▸ WRITTEN REQUEST A: Reproduce the passage on plains from "Plains are one" up to and including "State Park (California).".

In geography, a plain is a flat, sweeping landmass that generally does not change much in elevation. Plains occur as lowlands along the bottoms of valleys or on the doorsteps of mountains, as coastal plains, and as plateaus or uplands.[1]

In a valley, a plain is enclosed on two sides but in other cases a plain may be delineated by a complete or partial ring of hills, by mountains or cliffs. Where a geological region contains more than one plain, they may be connected by a pass (sometimes termed a gap). Coastal plains would mostly rise from sea level until they run into elevated features such as mountains or plateaus.[2]

Plains are one of the major landforms on earth, where they are present on all continents, and would cover more than one-third of the world’s land area.[3] Plains may have been formed from flowing lava, deposited by water, ice, wind, or formed by erosion by these agents from hills and mountains. Plains would generally be under the grassland (temperate or subtropical), steppe (semi-arid), savannah (tropical) or tundra (polar) biomes. In a few instances, deserts and rainforests can also be plains.[4]

Plains in many areas are important for agriculture because where the soils were deposited as sediments they may be deep and fertile, and the flatness facilitates mechanization of crop production; or because they support grasslands which provide good grazing for livestock.[5]

Types of plain

A small, incised alluvial plain from Red Rock Canyon State Park (California).
A flood plain in the Isle of Wight.
  • Structural plains are relatively undisturbed horizontal surfaces of the Earth. They are structurally depressed areas of the world that make up some of the most extensive natural lowlands on the Earth's surface.[6]
  • Erosional plains have been leveled by various agents of denudation such as running water, rivers, wind and glacier which wear out the rugged surface and smoothens them. Plain resulting from the action of these agents of denudation are called peneplains (almost plain) while plains formed from wind action are called pediplains.[7]
  • Depositional plains formed by the deposition of materials brought by various agents of transportation such as rivers, wind, waves, and glaciers. Their fertility and economic relevance depend greatly on the types of sediments that are laid down.[8]

Depositional plains

  • Alluvial plains, formed by rivers, and may be one of these overlapping types:
    • Alluvial plain, formed over a long period of time by a river depositing sediment on its flood plain or bed which becomes alluvial soil. The difference between a flood plain and an alluvial plain is that the flood plain represents the area experiencing flooding fairly regularly in the present or recently, whereas an alluvial plain includes areas where the flood plain is now and used to be, or areas which only experience flooding a few times a century.[9]
    • Flood plain, adjacent to a stream, river, lake or wetland that experiences occasional or periodic flooding.

Stored items:
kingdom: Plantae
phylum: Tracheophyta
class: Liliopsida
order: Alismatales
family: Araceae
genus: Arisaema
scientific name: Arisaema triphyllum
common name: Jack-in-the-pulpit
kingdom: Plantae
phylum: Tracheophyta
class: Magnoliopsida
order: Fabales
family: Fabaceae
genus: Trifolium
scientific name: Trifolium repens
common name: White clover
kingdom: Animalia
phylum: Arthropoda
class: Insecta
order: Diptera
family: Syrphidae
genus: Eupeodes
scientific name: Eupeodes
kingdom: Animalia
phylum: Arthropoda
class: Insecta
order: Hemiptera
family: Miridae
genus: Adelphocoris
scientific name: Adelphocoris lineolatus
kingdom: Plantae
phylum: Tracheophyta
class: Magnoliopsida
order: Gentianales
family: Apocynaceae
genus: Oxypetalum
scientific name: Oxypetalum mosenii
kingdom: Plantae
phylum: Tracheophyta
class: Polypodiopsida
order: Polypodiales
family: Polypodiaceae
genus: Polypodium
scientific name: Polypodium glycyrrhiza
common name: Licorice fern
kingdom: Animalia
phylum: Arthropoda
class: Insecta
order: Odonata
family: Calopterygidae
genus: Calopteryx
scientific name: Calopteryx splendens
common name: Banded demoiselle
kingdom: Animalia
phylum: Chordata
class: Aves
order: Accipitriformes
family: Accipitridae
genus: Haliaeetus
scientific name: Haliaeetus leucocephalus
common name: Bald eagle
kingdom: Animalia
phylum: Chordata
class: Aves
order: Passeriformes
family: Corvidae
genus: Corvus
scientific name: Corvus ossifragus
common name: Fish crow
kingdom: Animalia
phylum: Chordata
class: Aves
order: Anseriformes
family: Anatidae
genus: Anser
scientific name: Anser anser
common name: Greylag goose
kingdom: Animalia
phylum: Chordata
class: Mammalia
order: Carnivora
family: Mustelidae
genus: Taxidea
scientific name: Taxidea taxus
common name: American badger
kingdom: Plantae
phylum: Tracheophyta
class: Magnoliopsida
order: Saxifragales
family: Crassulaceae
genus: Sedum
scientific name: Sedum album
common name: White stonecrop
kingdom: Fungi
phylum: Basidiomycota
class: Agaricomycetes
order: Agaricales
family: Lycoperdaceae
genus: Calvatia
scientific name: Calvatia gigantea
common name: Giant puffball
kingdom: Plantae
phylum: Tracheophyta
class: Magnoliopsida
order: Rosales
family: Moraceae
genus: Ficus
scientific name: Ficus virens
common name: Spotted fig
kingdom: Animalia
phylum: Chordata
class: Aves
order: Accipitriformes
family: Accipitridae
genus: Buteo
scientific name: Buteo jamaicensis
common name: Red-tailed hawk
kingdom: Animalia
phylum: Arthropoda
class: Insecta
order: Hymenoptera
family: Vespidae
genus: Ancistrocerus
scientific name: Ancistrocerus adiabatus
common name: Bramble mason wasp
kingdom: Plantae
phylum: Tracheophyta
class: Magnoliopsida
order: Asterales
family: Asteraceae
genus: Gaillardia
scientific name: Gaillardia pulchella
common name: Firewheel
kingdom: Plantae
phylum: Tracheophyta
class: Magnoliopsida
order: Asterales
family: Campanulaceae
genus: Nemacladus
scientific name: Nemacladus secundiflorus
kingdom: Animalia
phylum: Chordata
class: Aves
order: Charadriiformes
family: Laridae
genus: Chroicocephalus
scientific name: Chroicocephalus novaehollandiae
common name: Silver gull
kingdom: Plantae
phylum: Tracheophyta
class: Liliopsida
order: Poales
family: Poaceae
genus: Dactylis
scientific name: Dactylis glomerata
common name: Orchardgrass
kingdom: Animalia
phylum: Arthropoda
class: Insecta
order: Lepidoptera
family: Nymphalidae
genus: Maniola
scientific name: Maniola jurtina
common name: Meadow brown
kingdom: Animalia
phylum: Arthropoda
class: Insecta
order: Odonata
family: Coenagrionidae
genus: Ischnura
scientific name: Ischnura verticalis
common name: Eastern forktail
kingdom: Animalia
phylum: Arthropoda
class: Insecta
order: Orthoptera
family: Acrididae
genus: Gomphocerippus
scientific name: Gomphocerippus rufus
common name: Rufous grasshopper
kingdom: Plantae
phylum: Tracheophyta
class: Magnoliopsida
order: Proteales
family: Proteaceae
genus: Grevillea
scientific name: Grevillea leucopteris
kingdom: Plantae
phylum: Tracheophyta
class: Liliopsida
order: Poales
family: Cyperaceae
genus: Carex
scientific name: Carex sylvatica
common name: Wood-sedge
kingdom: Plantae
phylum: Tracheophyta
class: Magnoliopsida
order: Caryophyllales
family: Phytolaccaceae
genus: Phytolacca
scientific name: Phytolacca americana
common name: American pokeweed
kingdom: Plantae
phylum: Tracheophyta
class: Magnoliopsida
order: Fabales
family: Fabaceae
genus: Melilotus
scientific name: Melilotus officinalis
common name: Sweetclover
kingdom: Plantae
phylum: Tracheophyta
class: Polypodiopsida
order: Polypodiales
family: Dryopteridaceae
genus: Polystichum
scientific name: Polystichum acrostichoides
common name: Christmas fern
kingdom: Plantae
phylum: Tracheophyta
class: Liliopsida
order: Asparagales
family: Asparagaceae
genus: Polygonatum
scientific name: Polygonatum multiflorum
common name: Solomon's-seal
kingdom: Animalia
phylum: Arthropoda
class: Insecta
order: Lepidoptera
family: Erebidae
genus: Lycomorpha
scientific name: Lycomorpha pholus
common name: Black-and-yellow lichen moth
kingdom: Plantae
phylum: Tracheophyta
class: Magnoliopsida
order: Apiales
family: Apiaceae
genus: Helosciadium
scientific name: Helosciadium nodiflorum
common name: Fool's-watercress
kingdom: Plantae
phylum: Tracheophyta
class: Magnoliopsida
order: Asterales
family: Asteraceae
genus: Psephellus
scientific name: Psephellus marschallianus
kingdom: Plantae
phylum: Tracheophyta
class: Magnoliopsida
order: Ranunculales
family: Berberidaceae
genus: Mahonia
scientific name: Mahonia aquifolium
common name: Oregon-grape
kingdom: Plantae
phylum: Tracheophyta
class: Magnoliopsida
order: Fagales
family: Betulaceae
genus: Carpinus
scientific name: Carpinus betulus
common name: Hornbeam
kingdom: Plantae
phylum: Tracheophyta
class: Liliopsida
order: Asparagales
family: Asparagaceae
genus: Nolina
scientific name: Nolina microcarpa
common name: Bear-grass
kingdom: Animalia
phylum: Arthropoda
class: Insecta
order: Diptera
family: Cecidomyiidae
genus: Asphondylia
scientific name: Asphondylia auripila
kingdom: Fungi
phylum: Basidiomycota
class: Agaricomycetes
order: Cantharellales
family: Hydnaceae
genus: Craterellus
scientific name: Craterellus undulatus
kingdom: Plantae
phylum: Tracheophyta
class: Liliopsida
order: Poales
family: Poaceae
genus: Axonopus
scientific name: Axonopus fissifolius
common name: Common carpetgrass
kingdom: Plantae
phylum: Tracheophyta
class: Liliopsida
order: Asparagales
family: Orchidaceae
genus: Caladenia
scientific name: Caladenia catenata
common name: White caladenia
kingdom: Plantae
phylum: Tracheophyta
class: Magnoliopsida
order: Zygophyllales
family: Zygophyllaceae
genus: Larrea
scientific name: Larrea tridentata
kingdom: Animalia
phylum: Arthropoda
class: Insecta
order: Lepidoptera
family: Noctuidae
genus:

▸ WRITTEN REQUEST B: Recast the records from the line with "common name: American badger" up to and including the line with "family: Lycoperdaceae" as a JSON list of strings, one string per line, leaving out any blank lines.

▸ TASK RESPONSE A:
Plains are one of the major landforms on earth, where they are present on all continents, and would cover more than one-third of the world’s land area.[3] Plains may have been formed from flowing lava, deposited by water, ice, wind, or formed by erosion by these agents from hills and mountains. Plains would generally be under the grassland (temperate or subtropical), steppe (semi-arid), savannah (tropical) or tundra (polar) biomes. In a few instances, deserts and rainforests can also be plains.[4]

Plains in many areas are important for agriculture because where the soils were deposited as sediments they may be deep and fertile, and the flatness facilitates mechanization of crop production; or because they support grasslands which provide good grazing for livestock.[5]

Types of plain

A small, incised alluvial plain from Red Rock Canyon State Park (California).

▸ TASK RESPONSE B:
[
  "common name: American badger",
  "kingdom: Plantae",
  "phylum: Tracheophyta",
  "class: Magnoliopsida",
  "order: Saxifragales",
  "family: Crassulaceae",
  "genus: Sedum",
  "scientific name: Sedum album",
  "common name: White stonecrop",
  "kingdom: Fungi",
  "phylum: Basidiomycota",
  "class: Agaricomycetes",
  "order: Agaricales",
  "family: Lycoperdaceae"
]